_Work to complete_
Each line of the data that mentions the string "Valley" needs to be identified and copied.

(Beginning of Data shown)

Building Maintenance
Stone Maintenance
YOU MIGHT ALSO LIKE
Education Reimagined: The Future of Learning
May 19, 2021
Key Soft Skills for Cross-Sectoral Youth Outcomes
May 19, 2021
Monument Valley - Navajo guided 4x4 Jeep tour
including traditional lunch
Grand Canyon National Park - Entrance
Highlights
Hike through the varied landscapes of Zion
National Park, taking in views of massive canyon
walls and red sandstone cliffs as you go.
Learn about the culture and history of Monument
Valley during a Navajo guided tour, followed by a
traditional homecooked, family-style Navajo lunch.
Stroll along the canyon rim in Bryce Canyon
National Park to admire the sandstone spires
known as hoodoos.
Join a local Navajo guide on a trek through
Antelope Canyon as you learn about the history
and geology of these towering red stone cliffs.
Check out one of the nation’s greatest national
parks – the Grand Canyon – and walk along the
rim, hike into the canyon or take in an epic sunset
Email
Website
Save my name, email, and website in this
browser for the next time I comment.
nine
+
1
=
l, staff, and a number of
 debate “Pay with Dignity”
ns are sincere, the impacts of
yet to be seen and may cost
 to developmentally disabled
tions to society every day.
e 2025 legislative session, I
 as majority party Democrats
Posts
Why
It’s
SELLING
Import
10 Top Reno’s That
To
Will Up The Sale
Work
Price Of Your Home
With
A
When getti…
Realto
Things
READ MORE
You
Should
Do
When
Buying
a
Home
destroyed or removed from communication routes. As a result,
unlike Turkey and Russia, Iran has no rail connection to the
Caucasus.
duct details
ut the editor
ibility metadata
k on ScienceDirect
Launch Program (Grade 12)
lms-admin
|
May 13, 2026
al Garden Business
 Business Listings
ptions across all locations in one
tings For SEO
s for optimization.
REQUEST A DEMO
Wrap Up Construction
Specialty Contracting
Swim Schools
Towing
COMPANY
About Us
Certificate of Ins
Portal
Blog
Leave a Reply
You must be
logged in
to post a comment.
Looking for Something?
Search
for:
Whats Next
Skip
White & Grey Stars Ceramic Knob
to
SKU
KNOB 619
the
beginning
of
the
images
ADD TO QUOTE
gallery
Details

(End of Data shown)

_Output for this exercise_
Monument Valley - Navajo guided 4x4 Jeep tour
Valley during a Navajo guided tour, followed by a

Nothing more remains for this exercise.